The Big Stories We Covered This Week

Elena Kupriyanova, 42, poses for a photograph in her flat which was evacuated after an explosion at the Chernobyl nuclear power plant. Gleb Garanich / Reuters

The Long Half-Life of Chernobyl

This week marked the 30th anniversary of the nuclear disaster. Marina detailed how “workers continue the long process of securing the site of the worst nuclear disaster in history,” Ron Broglio looked at how radiation still affects animals in the area, and Michael LaPointe examined the “literary legacy” of the meltdown. For a clearer picture, Alan compiled spooky photos of abandoned places near the site earlier this month. And Rosa noted that the January 1987 issue of the Atlantic featured a writer who experienced the fallout of Chernobyl.

When Life Gives You Lemons …

Make Lemonade. Beyoncé, “sidestepping traditional distribution once again,” released her latest album, along with an HBO film, over the weekend. Spencer reviewed the work and dove into what it says about the artist’s relationship with sex: “Here, being hot is not necessarily liberating. Sex is serious, sex can harm, and sex does not reliably do the things that society has said it can do. Feeling yourself is not enough.” Beyoncé also kicked off her new tour this week, where she’s selling “BOYCOTT BEYONCÉ” shirts.

Pace(r) Yourself

It’s all eyes on Indiana. After Donald Trump swept Tuesday’s primaries and Hillary Clinton nearly did the same against Bernie Sanders, the candidates shift their focus to the Hooiser state, which votes on Tuesday. Ted Cruz and John Kasich formed an alliance: Kasich’s campaign paused efforts in Indiana, while Cruz “will cede New Mexico and Oregon.” Their goal? Stop Trump.
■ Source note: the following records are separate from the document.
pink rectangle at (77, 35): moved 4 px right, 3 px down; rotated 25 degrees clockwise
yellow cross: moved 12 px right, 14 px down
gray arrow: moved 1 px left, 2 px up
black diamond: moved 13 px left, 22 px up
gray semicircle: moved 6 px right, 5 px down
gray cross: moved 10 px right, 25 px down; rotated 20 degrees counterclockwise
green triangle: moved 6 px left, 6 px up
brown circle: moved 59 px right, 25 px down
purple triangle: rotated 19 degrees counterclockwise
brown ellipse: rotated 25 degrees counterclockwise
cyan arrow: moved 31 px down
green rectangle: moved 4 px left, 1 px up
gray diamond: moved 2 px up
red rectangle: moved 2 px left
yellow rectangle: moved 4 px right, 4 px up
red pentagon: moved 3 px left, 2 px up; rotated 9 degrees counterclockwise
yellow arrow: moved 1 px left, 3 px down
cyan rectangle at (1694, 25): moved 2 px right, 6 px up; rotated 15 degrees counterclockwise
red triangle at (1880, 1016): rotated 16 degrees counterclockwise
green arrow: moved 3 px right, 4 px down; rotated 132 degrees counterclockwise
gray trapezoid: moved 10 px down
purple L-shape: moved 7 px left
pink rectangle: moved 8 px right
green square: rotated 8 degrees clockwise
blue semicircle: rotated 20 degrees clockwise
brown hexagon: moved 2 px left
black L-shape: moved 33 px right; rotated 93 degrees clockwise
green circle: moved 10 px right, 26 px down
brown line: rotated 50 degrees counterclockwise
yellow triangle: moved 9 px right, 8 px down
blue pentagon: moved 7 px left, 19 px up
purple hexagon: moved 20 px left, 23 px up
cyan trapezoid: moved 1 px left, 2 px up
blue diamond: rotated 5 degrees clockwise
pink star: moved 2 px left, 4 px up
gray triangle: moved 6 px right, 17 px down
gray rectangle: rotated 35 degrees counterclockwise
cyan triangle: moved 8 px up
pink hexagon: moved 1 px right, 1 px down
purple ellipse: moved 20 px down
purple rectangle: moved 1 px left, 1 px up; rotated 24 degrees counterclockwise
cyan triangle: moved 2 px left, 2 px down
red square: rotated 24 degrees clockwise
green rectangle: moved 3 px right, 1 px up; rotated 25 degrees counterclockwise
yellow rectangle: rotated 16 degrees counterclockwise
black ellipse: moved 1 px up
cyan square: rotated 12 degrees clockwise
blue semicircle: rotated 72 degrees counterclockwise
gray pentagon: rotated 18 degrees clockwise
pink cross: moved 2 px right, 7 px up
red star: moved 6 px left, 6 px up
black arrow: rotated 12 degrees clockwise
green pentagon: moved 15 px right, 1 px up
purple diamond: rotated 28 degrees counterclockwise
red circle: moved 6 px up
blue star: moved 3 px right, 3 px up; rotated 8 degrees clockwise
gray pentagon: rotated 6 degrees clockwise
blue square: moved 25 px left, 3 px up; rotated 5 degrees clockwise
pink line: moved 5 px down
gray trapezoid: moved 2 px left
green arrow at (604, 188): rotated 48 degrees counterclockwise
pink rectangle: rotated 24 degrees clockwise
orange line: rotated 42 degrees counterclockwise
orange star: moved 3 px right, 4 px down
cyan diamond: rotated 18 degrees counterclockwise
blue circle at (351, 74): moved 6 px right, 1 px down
While it’s unclear which way the state will sway, Cruz has at least one Indiana voter locked down: The state’s governor, Mike Pence, who endorsed Cruz on Friday. In the hopes of getting a further boost, Cruz added presidential drop-out Carly Fiorina to his hypothetical ticket.

Situation: Menstruation

Periods and tampons and blood, oh my! Megan covered the rise of the period joke: “If the normalization of the period is a feminist issue, then the effort to normalize it for everyone, guys included, reflects a broader feminist realization: that its concerns are matters not just for women to contend with, but also society,” she wrote. “Whether it’s wage equity or cultural representation, things will improve more quickly if women’s issues have male supporters.”

As Julie pointed out, Megan’s piece joins the tradition of Atlantic period coverage, which includes the history of the tampon, readers discussing its taboo, a look at whether women need to have periods at all, and more. Last week, Julie contributed a new piece of her own, detailing how NASA engineers asked Sally Ride in 1983 if she’d need 100 tampons for her week-long trip to space.